By Stephen Kalema

The Ministry of Health has revealed plans to commission a National Ambulance System.

According to Dr Henry Mwebese, the Director General of Health Services in Ministry of Health, the system will cost Shs45 billion.

The system is meant to streamline services provided by the ambulances to patients with emergencies.

“Going forward we are not going to have ambulances stationed at hospitals,” said Mwebesa during the monthly media breakfast on Monday at MOH headquarters.

Recent research shows that ambulance services have been lacking, especially medical facilities in rural areas. Here, patients do not easily access ambulance services.

Only few health facilities at the level of health centre4 have ambulances but at times they do lack fuel.

Dr. Mwebesa said such problems will be solved in case the systems starts.

“Under the system across the country, ambulances will be organized and coordinated by the authority with centres based at a district or regional level,” said Dr. Mwebesa

The ambulance service centre will be charged with receiving calls from the patients or health facilities. An ambulance will then be dispatched to pick the patient and then drop them to the nearest hospital.

“By that time the ambulance is dispatched, drivers and doctors on board will have known where to take the patients,” Dr. Mwebesa explained.

What this means, ideally, is that there will be no ambulances stationed at any hospitals. For the efficient performance of this new system, government is going to recall all ambulances stationed in different health facilities across the country even those which were donated by organisation and individuals.

According to Dr. Mwebesa, the initial cost to start up this ambulance system will cost $12m this will money will be used to procure ambulances, train paramedics and divers. The system is to start in phases, with the first to begin next financial year . The whole process will take about four years.

“We shall recall all ambulances which are working into this system before we can buy other ambulances. Even those bought by politicians, must be working under this new system since they need to be coordinated,” he said.

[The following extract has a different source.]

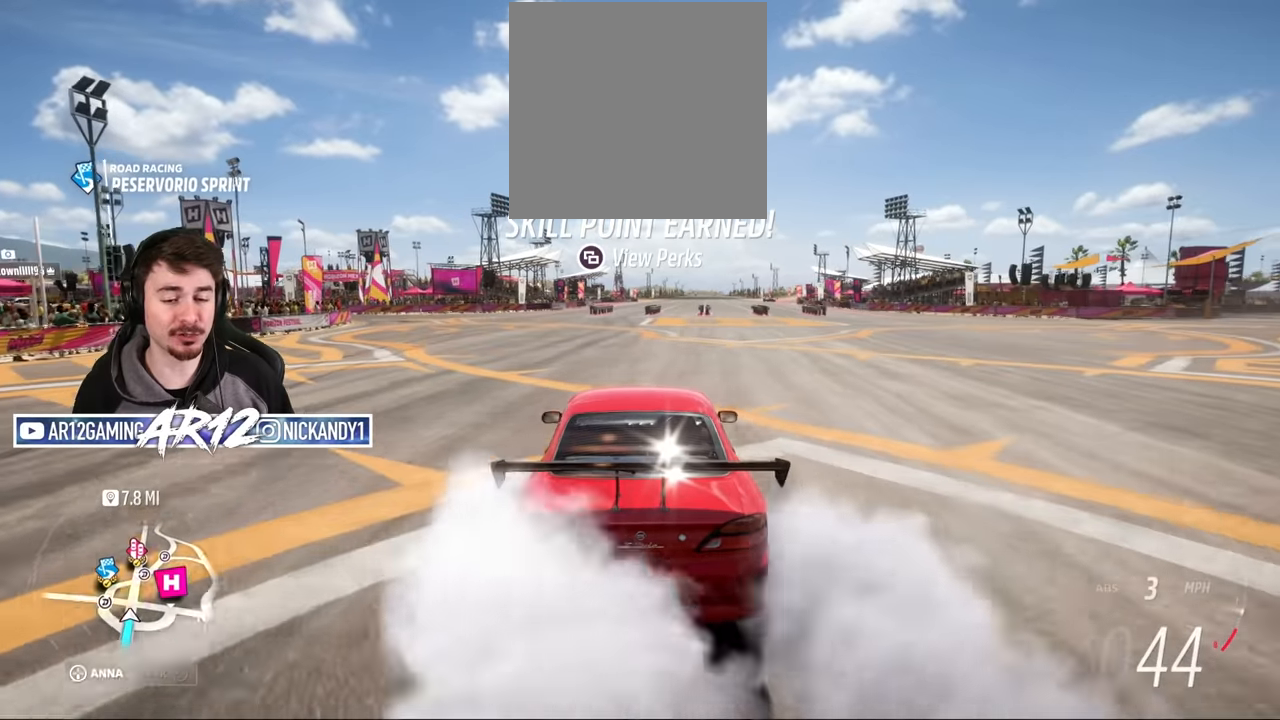
{"buttons": ["R2"], "left_stick": "right", "right_stick": "center", "events": [[100, "left_stick", "center"], [150, "left_stick", "right"]]}
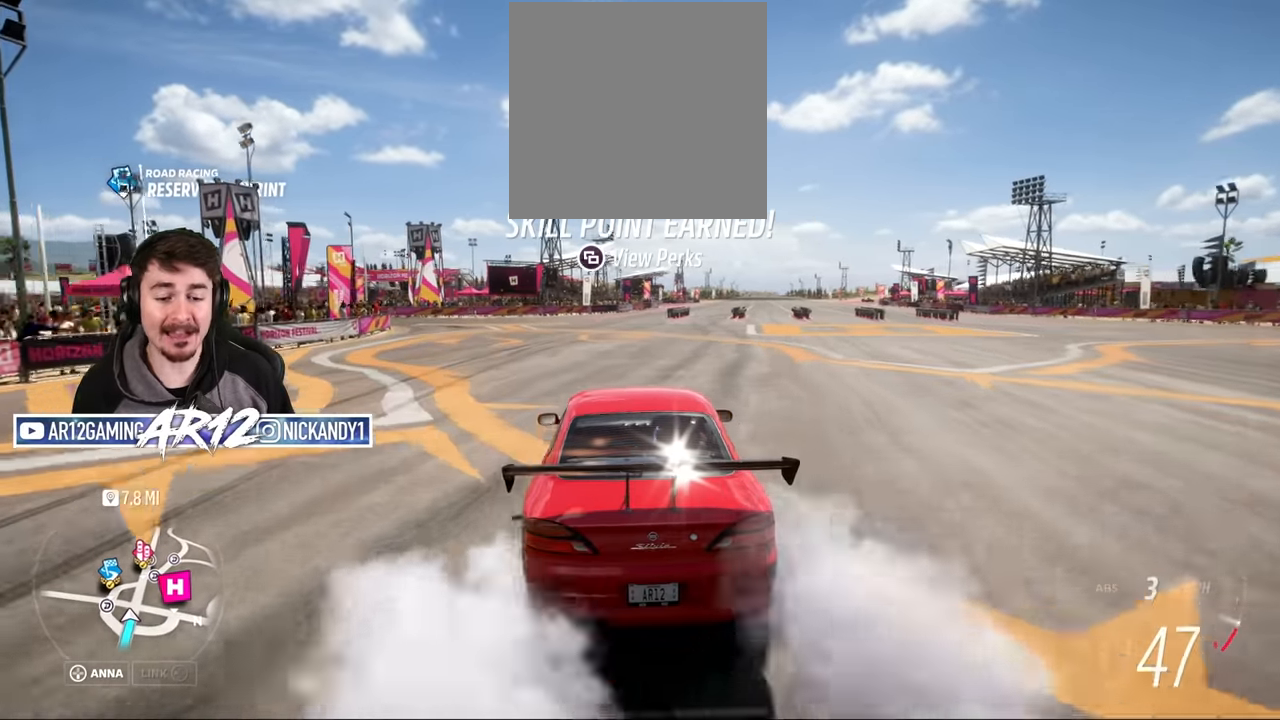
{"buttons": ["R2"], "left_stick": "center", "right_stick": "center", "events": [[267, "R2", "up"], [300, "left_stick", "center"], [367, "R2", "down"]]}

Those that refuse to join the system will be barred from providing ambulance services.

On the issue of patient of paying for fuel and ambulance drivers, Permanent Secretary Diana Atwine said government is working on modalities, as per the national ambulance policy, on how to finance it.

“Once the policy is out, it will clarify the modalities of payment. This is policy is still in discussion phase and once it is out it will give us clear way how we are going to finance the ambulance operation,” said Dr Atwine.